Procès CRIEF : L'ancien président de la Cour constitutionnelle face à l'inventaire de son patrimoine

​À la barre de la Cour de répression des infractions économiques et financières (CRIEF) ce lundi 23 février 2026, Mohamed Lamine Bangoura a tenté de justifier l'origine de ses actifs immobiliers. Entre émoluments de haut magistrat et revenus fonciers antérieurs, le prévenu rejette tout enrichissement illicite.
 
​L'audience de ce lundi devant la chambre de jugement de la CRIEF a été marquée par l'interrogatoire au fond de Mohamed Lamine Bangoura. Poursuivi pour détournement de deniers publics, corruption, enrichissement illicite et blanchiment de capitaux, l'ancien haut magistrat a opposé une stratégie de défense fondée sur l'antériorité de ses biens et la collégialité de la gestion financière de son institution.
 
​Le parquet accuse l'ancien président de détenir un parc immobilier conséquent en Guinée et dans la sous-région (Dakar, Paris), dont la valeur globale se chiffrerait en centaines de millions de francs CFA.
 
​Pour sa défense, le prévenu a soutenu que l'essentiel de ses actifs, notamment ses duplex à Nongo et ses biens à Wonkifong (Coyah), ont été acquis dès 2009, bien avant son accession à la tête de la juridiction constitutionnelle. Il a également justifié une rentrée de fonds de 1,5 milliard de GNF issue d'un « troc immobilier » à Conakry, affirmant avoir versé l'ensemble des décharges au greffe du tribunal.
​Interrogé sur les flux financiers de la Cour, Mohamed Lamine Bangoura a détaillé l'architecture budgétaire de l'institution :
 
Budget annuel : 20 milliards de GNF votés par l'Assemblée nationale.
Comité de trésorerie : Le prévenu a affirmé s'être déporté de la gestion directe, confiée à un comité ad hoc (Président, Trésorier, DAF). « Une fois le procès-verbal validé, je n’intervenais dans aucune décision d'exécution », a-t-il martelé.
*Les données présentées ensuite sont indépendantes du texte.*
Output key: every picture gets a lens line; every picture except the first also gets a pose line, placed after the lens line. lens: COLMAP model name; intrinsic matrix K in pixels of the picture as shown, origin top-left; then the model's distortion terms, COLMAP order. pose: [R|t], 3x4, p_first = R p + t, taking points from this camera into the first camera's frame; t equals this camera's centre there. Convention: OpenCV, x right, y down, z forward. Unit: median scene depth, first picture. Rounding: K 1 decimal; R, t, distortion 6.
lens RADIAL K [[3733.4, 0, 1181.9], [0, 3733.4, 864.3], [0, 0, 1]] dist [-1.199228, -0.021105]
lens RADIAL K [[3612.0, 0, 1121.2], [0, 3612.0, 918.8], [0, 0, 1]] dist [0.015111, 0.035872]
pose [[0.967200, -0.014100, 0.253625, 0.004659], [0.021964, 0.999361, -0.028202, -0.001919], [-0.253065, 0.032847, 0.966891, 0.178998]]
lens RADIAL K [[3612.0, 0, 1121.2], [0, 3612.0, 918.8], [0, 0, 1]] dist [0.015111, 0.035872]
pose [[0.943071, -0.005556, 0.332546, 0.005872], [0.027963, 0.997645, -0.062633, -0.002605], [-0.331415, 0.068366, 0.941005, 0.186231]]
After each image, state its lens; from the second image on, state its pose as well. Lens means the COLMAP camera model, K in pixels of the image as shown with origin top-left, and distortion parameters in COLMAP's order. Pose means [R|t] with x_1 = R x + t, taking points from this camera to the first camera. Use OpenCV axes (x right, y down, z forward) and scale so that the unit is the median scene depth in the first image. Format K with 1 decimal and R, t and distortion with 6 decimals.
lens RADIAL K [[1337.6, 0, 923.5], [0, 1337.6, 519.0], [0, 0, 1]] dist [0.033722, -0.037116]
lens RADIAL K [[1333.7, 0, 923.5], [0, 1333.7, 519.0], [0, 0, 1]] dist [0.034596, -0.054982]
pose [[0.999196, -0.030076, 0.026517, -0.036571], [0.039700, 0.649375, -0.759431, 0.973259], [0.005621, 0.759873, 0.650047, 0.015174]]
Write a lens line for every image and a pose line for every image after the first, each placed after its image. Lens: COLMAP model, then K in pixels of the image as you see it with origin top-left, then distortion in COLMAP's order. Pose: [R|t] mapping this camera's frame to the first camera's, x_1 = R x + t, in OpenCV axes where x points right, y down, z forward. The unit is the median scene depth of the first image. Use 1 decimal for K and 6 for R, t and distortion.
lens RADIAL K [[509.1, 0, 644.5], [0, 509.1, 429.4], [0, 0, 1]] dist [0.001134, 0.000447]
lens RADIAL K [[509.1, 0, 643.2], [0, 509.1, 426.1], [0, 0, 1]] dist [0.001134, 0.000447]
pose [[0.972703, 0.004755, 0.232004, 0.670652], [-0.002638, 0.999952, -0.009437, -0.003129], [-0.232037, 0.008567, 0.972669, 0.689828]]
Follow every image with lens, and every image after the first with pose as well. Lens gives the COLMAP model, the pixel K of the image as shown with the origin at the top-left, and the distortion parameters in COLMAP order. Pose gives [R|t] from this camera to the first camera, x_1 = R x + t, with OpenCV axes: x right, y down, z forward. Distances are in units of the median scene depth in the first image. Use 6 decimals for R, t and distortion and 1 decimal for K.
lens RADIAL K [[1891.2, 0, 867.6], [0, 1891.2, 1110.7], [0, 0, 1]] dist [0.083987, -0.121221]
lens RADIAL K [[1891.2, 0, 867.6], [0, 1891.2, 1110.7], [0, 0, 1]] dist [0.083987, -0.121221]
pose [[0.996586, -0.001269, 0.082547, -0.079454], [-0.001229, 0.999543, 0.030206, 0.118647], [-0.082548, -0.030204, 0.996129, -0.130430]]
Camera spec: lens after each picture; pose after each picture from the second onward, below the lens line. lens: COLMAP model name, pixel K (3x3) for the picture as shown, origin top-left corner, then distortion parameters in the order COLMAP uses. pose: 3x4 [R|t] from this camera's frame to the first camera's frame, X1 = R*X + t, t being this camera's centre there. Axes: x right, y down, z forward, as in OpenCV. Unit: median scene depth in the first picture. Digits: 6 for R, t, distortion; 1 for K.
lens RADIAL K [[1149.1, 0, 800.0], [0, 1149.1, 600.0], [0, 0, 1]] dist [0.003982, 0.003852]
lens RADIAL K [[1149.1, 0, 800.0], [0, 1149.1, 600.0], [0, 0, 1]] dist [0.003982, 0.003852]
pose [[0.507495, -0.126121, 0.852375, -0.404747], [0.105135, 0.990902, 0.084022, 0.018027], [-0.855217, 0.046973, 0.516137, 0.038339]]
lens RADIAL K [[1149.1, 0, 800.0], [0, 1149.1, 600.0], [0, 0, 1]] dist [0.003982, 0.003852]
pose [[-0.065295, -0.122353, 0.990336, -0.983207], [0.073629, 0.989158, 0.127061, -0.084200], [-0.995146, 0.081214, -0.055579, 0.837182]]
​Fonds électoraux : Il a reconnu la gestion de 5 milliards de GNF au titre de « fonds d'accompagnement » lors de quatre scrutins, tout en niant toute implication dans le paiement des baux de l'institution (loyers passés de 8 à 11 milliards de GNF).
 
​Pour justifier son assise financière, le magistrat a rappelé le niveau de traitement des membres de la Cour. Selon ses déclarations, ses émoluments mensuels seraient passés de 21 millions (à sa prise de fonction fin 2018) à 75 millions de GNF, un traitement qu'il qualifie de supérieur à celui des membres du gouvernement de l'époque.
 
« En tant que magistrat, je m’occupais exclusivement des questions de droit », a-t-il conclu pour se dédouaner des soupçons de malversations financières pesant sur l'administration de la Cour.
​Malgré ces explications, le ministère public a relevé plusieurs zones d'ombre et des « incohérences » dans le récit chronologique des acquisitions. Le juge président, Yacouba Conté, a ordonné le renvoi de l'affaire au 2 mars 2026 pour la poursuite des débats et l'examen des pièces comptables versées au dossier.